Considered by some as just a historical curiosity, I found it charming for the very fact of its understated sexual content and graceful allusion to physical love -just the antidote to today’s sometimes base, crass and overt sexual explicitness.
WHAT WILD ECSTACY
Artistic director Mark Baldwin has partnered Afternoon of the Faun with a contemporary re-imagining called What Wild Ecstasy, written by Gavin Higgins, and based on the 1819 John Keats Poem, Pan Myth.

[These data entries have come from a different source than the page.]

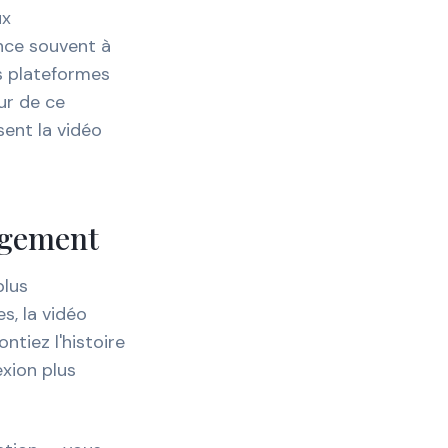
ux
nce souvent à
s plateformes
ur de ce
ent la vidéo
gagement
plus
s, la vidéo
tiez l'histoire
exion plus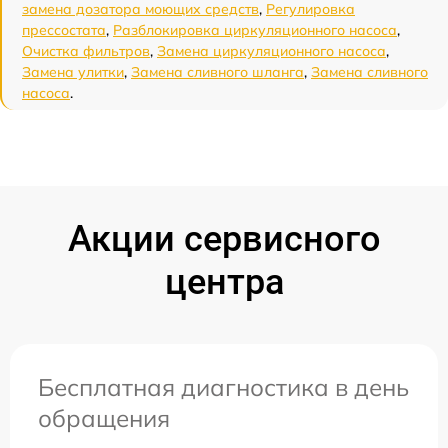
замена дозатора моющих средств
,
Регулировка
прессостата
,
Разблокировка циркуляционного насоса
,
Очистка фильтров
,
Замена циркуляционного насоса
,
Замена улитки
,
Замена сливного шланга
,
Замена сливного
насоса
.
Акции сервисного
центра
Бесплатная диагностика в день
обращения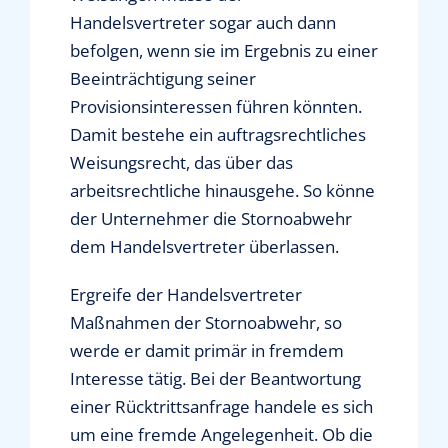
Handelsvertreter sogar auch dann
befolgen, wenn sie im Ergebnis zu einer
Beeinträchtigung seiner
Provisionsinteressen führen könnten.
Damit bestehe ein auftragsrechtliches
Weisungsrecht, das über das
arbeitsrechtliche hinausgehe. So könne
der Unternehmer die Stornoabwehr
dem Handelsvertreter überlassen.
Ergreife der Handelsvertreter
Maßnahmen der Stornoabwehr, so
werde er damit primär in fremdem
Interesse tätig. Bei der Beantwortung
einer Rücktrittsanfrage handele es sich
um eine fremde Angelegenheit. Ob die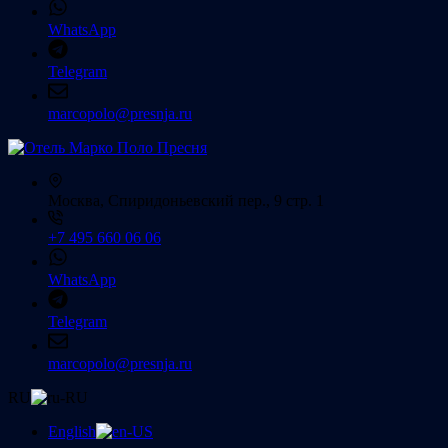
WhatsApp
Telegram
marcopolo@presnja.ru
Москва, Спиридоньевский пер., 9 стр. 1
+7 495 660 06 06
WhatsApp
Telegram
marcopolo@presnja.ru
RU
English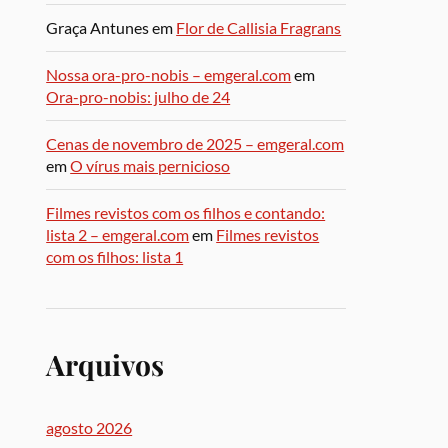
Graça Antunes
em
Flor de Callisia Fragrans
Nossa ora-pro-nobis – emgeral.com
em
Ora-pro-nobis: julho de 24
Cenas de novembro de 2025 – emgeral.com
em
O vírus mais pernicioso
Filmes revistos com os filhos e contando:
lista 2 – emgeral.com
em
Filmes revistos
com os filhos: lista 1
Arquivos
agosto 2026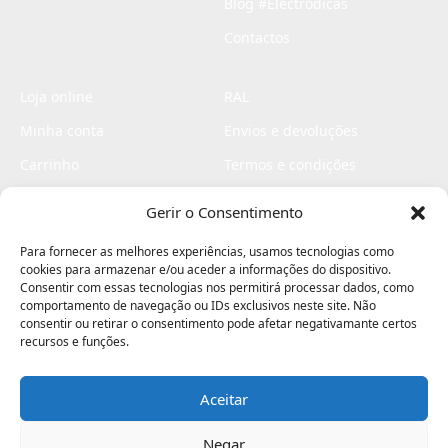
Blog #Electrodicas
Contactos
Loja online
RAL
Minha conta
Envios e devoluções
Carrinho
Termos e condições
Checkout
Politica de privacidade
Gerir o Consentimento
Profissionais
Livro de reclamações
Para fornecer as melhores experiências, usamos tecnologias como
Livro de elogios
cookies para armazenar e/ou aceder a informações do dispositivo.
Consentir com essas tecnologias nos permitirá processar dados, como
comportamento de navegação ou IDs exclusivos neste site. Não
consentir ou retirar o consentimento pode afetar negativamante certos
recursos e funções.
Aceitar
Electromaquinas ©2026
Criado por
contágio - agência criativa
Negar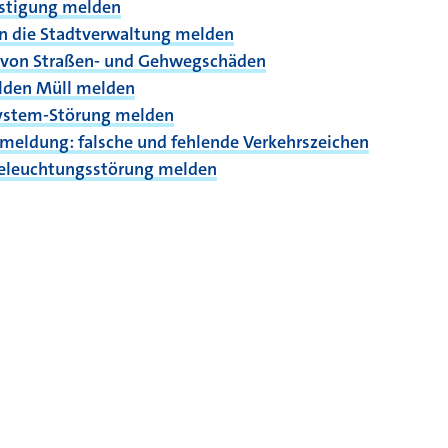
stigung melden
n die Stadtverwaltung melden
von Straßen- und Gehwegschäden
ilden Müll melden
system-Störung melden
 bei
meldung: falsche und fehlende Verkehrszeichen
eleuchtungsstörung melden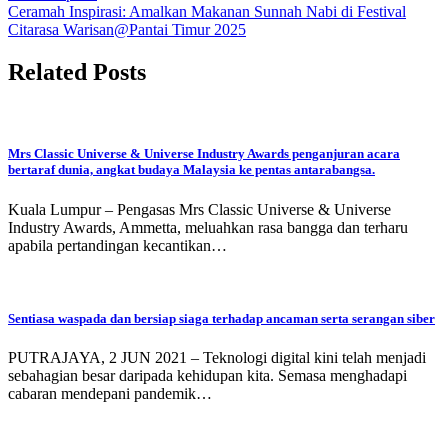
Ceramah Inspirasi: Amalkan Makanan Sunnah Nabi di Festival
Citarasa Warisan@Pantai Timur 2025
Related Posts
Mrs Classic Universe & Universe Industry Awards penganjuran acara
bertaraf dunia, angkat budaya Malaysia ke pentas antarabangsa.
Kuala Lumpur – Pengasas Mrs Classic Universe & Universe
Industry Awards, Ammetta, meluahkan rasa bangga dan terharu
apabila pertandingan kecantikan…
Sentiasa waspada dan bersiap siaga terhadap ancaman serta serangan siber
PUTRAJAYA, 2 JUN 2021 – Teknologi digital kini telah menjadi
sebahagian besar daripada kehidupan kita. Semasa menghadapi
cabaran mendepani pandemik…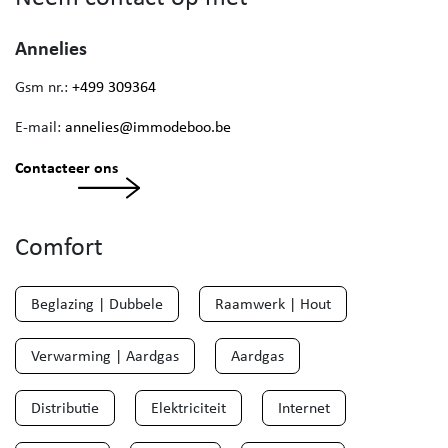
Annelies
Gsm nr.:
+499 309364
E-mail:
annelies@immodeboo.be
Contacteer ons
Comfort
Beglazing | Dubbele
Raamwerk | Hout
Verwarming | Aardgas
Aardgas
Distributie
Elektriciteit
Internet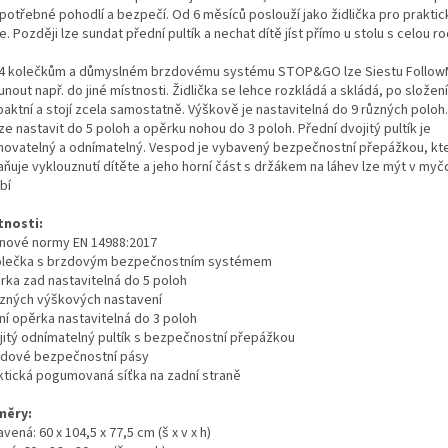
 potřebné pohodlí a bezpečí. Od 6 měsíců poslouží jako židlička pro prakti
e. Později lze sundat přední pultík a nechat dítě jíst přímo u stolu s celou ro
 4 kolečkům a důmyslném brzdovému systému STOP&GO lze Siestu Follo
nout např. do jiné místnosti. Židlička se lehce rozkládá a skládá, po složení
aktní a stojí zcela samostatně. Výškově je nastavitelná do 9 různých poloh
ze nastavit do 5 poloh a opěrku nohou do 3 poloh. Přední dvojitý pultík je
hovatelný a odnímatelný. Vespod je vybavený bezpečnostní přepážkou, kt
aňuje vyklouznutí dítěte a jeho horní část s držákem na láhev lze mýt v myč
bí
tnosti:
e nové normy EN 14988:2017
kolečka s brzdovým bezpečnostním systémem
ěrka zad nastavitelná do 5 poloh
různých výškových nastavení
ní opěrka nastavitelná do 3 poloh
ojitý odnímatelný pultík s bezpečnostní přepážkou
odové bezpečnostní pásy
aktická pogumovaná síťka na zadní straně
měry:
vená: 60 x 104,5 x 77,5 cm (š x v x h)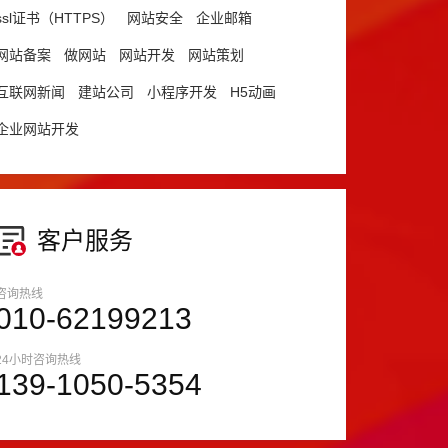
ssl证书（HTTPS）
网站安全
企业邮箱
网站备案
做网站
网站开发
网站策划
互联网新闻
建站公司
小程序开发
H5动画
企业网站开发
客户服务
咨询热线
010-62199213
24小时咨询热线
139-1050-5354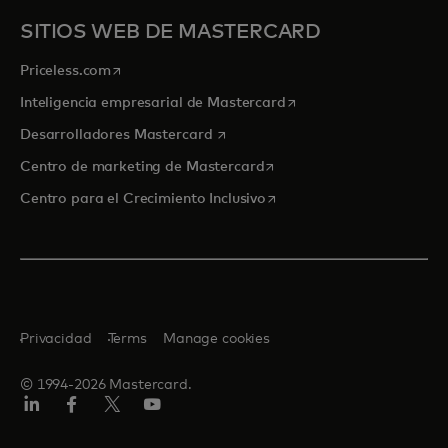
SITIOS WEB DE MASTERCARD
se abre en una pestaña nueva
Priceless.com
se abre en una pestaña
Inteligencia empresarial de Mastercard
se abre en una pestaña nueva
Desarrolladores Mastercard
se abre en una pestaña nu
Centro de marketing de Mastercard
se abre en una pestaña nu
Centro para el Crecimiento Inclusivo
Privacidad
Terms
Manage cookies
© 1994-2026 Mastercard.
LinkedIn
Facebook
Twitter/X
YouTube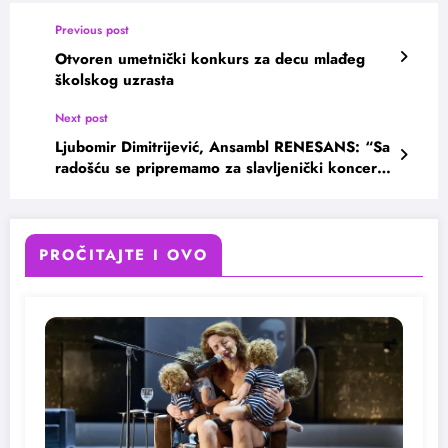
Previous post
Otvoren umetnički konkurs za decu mlađeg
školskog uzrasta
Next post
Ljubomir Dimitrijević, Ansambl RENESANS: “Sa
radošću se pripremamo za slavljenički koncert
u Domu omladine”
PROČITAJTE I OVO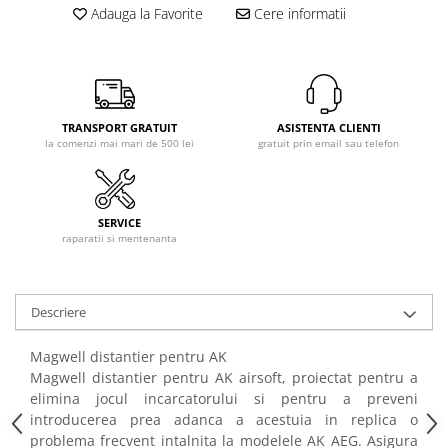
Red dot
Adauga la Favorite
Cere informatii
Veste tactice
Night vision
Statii Radio
Laser
Igiena personala
Rangefinder
Accesorii
Camere video sport
TRANSPORT GRATUIT
ASISTENTA CLIENTI
Incarcatoare
Hrana (MRE)
la comenzi mai mari de 500 lei
gratuit prin email sau telefon
Asalt / SMG
Pistol
Sniper
SERVICE
raparatii si mentenanta
Tevi de precizie
AEG 229-363mm
AEG 364-499mm
Descriere
AEG 500-715mm
Pentru Sniper
Magwell distantier pentru AK
Magwell distantier pentru AK airsoft, proiectat pentru a
Modificare corp arma
elimina jocul incarcatorului si pentru a preveni
Catari / Inaltatoare
introducerea prea adanca a acestuia in replica o
Monturi curele
problema frecvent intalnita la modelele AK AEG. Asigura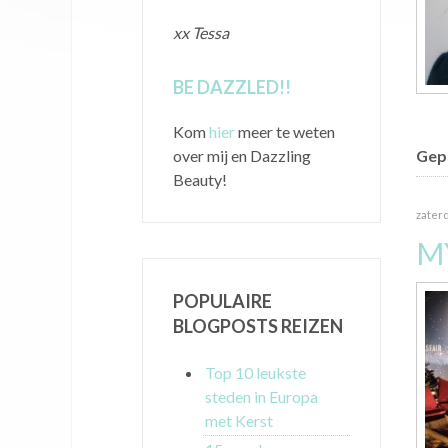
xx Tessa
BE DAZZLED!!
Kom
hier
meer te weten
over mij en Dazzling
Gepu
Beauty!
zater
M
POPULAIRE
BLOGPOSTS REIZEN
Top 10 leukste
steden in Europa
met Kerst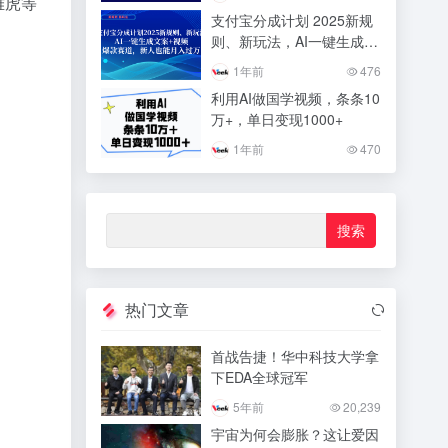
雅虎等
支付宝分成计划 2025新规
则、新玩法，AI一键生成文
案+视频，爆款赛道，新人
1年前
476
也能月入过万
利用AI做国学视频，条条10
万+，单日变现1000+
1年前
470
热门文章
首战告捷！华中科技大学拿
下EDA全球冠军
5年前
20,239
宇宙为何会膨胀？这让爱因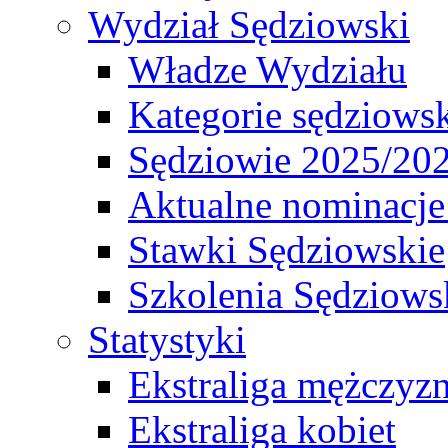
Wydział Sędziowski
Władze Wydziału
Kategorie sędziows
Sędziowie 2025/20
Aktualne nominacje
Stawki Sędziowskie
Szkolenia Sędziows
Statystyki
Ekstraliga mężczyz
Ekstraliga kobiet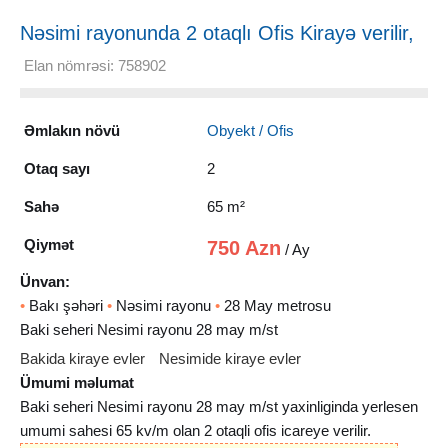
Nəsimi rayonunda 2 otaqlı Ofis Kirayə verilir,
65 m²
Elan nömrəsi: 758902
Əmlakın növü
Obyekt / Ofis
Otaq sayı
2
Sahə
65 m²
Qiymət
750 Azn
/ Ay
Ünvan:
•
Bakı şəhəri
•
Nəsimi rayonu
•
28 May metrosu
Baki seheri Nesimi rayonu 28 may m/st
Bakida kiraye evler
Nesimide kiraye evler
Ümumi məlumat
Baki seheri Nesimi rayonu 28 may m/st yaxinliginda yerlesen
umumi sahesi 65 kv/m olan 2 otaqli ofis icareye verilir.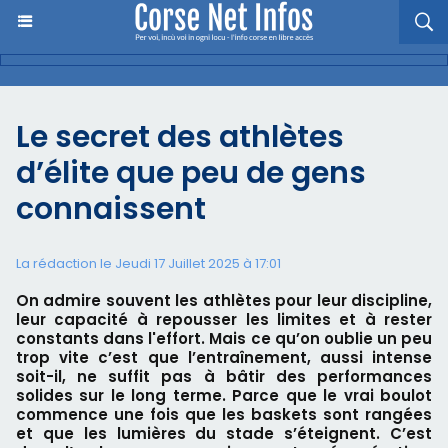
Le secret des athlètes
d’élite que peu de gens
connaissent
La rédaction le Jeudi 17 Juillet 2025 à 17:01
On admire souvent les athlètes pour leur discipline,
leur capacité à repousser les limites et à rester
constants dans l'effort. Mais ce qu’on oublie un peu
trop vite c’est que l’entraînement, aussi intense
soit-il, ne suffit pas à bâtir des performances
solides sur le long terme. Parce que le vrai boulot
commence une fois que les baskets sont rangées
et que les lumières du stade s’éteignent. C’est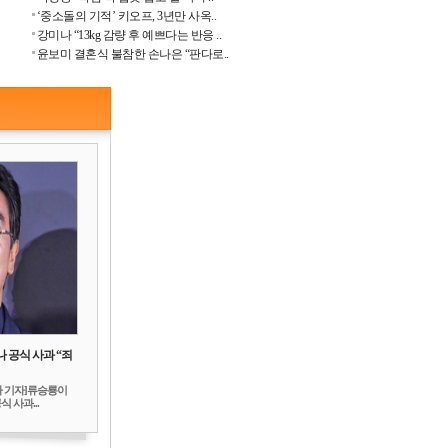
‘중소돌의 기적’ 키오프, 3년만 사옥..
강미나 “13kg 감량 후 예쁘다는 반응 ..
윤보미 결혼식 불참한 손나은 “판다로..
 공식 사과 “죄
하 기자]류승룡이
 사과...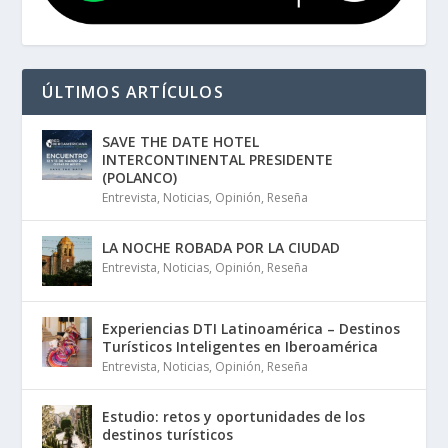
ÚLTIMOS ARTÍCULOS
SAVE THE DATE HOTEL
INTERCONTINENTAL PRESIDENTE
(POLANCO)
Entrevista
,
Noticias
,
Opinión
,
Reseña
LA NOCHE ROBADA POR LA CIUDAD
Entrevista
,
Noticias
,
Opinión
,
Reseña
Experiencias DTI Latinoamérica – Destinos
Turísticos Inteligentes en Iberoamérica
Entrevista
,
Noticias
,
Opinión
,
Reseña
Estudio: retos y oportunidades de los
destinos turísticos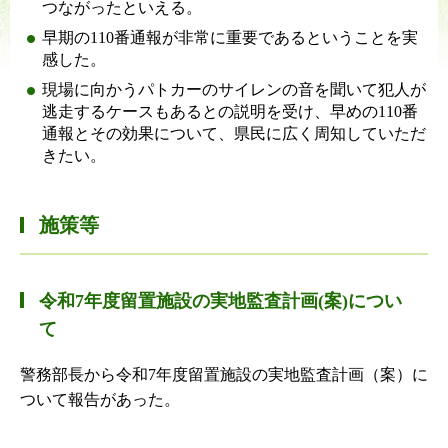
つながったといえる。
早期の110番通報が非常に重要であるということを実
感した。
現場に向かうパトカーのサイレンの音を聞いて犯人が
逃走するケースもあるとの説明を受け、早めの110番
通報とその効果について、県民に広く周知していただ
きたい。
施策等
令和7年度留置施設の実地監査計画(案)につい
て
警務部長から令和7年度留置施設の実地監査計画（案）に
ついて報告があった。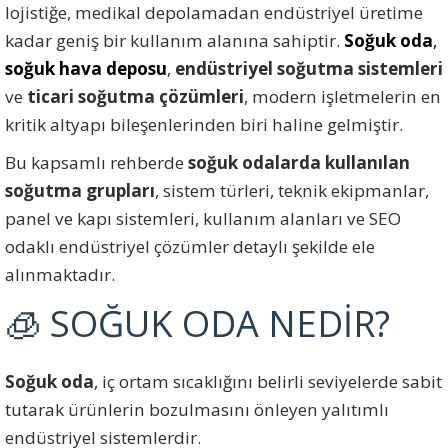
lojistiğe, medikal depolamadan endüstriyel üretime
kadar geniş bir kullanım alanına sahiptir.
Soğuk oda
,
soğuk hava deposu
,
endüstriyel soğutma sistemleri
ve
ticari soğutma çözümleri
, modern işletmelerin en
kritik altyapı bileşenlerinden biri haline gelmiştir.
Bu kapsamlı rehberde
soğuk odalarda kullanılan
soğutma grupları
, sistem türleri, teknik ekipmanlar,
panel ve kapı sistemleri, kullanım alanları ve SEO
odaklı endüstriyel çözümler detaylı şekilde ele
alınmaktadır.
🧊 SOĞUK ODA NEDİR?
Soğuk oda
, iç ortam sıcaklığını belirli seviyelerde sabit
tutarak ürünlerin bozulmasını önleyen yalıtımlı
endüstriyel sistemlerdir.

It’s brash and colourful – day-glo shorts and wild wigs – flamboyant with a jarring, sometimes primal soundtrack, reminiscent of a 70s sci-fi film score. Part Planet of the Apes, part Logan’s Run; deliciously unconventional, disturbing in places, dominated by wind and brass.
It’s partly inspired by noises Higgins heard at nights whilst leaving in the Forest of Dean – copulating foxes in the distance, rhythmic pounding from some illegal rave on the horizon. It’s hedonistic and frenetic – physically intimate, a sensory overload. Several large insect models hang from the ceiling – a motif I didn’t really understand – but it didn’t matter.
An almost riotous display of movement and colour with a surprise ending – an amusing finale, which took a little time to work out, but was a clever reference to the “lascivious shenanigans of mythological fauns” and the “hidden sexual selection in the material”, which Higgins discussed with Professor Nicola Clayton, Rambert’s advisor. Naughty.
An unforgettable evening with world class performances throughout. Highly innovative and inspiring – there was a large group of hugely excited teen girls from Heathfield Community College along, possibly due to Rambert’s on-going dance workshops with schools and colleges, and it was lovely to see young people take such an interest in modern dance and theatre. I’m sure the evening had a profound effect on them all.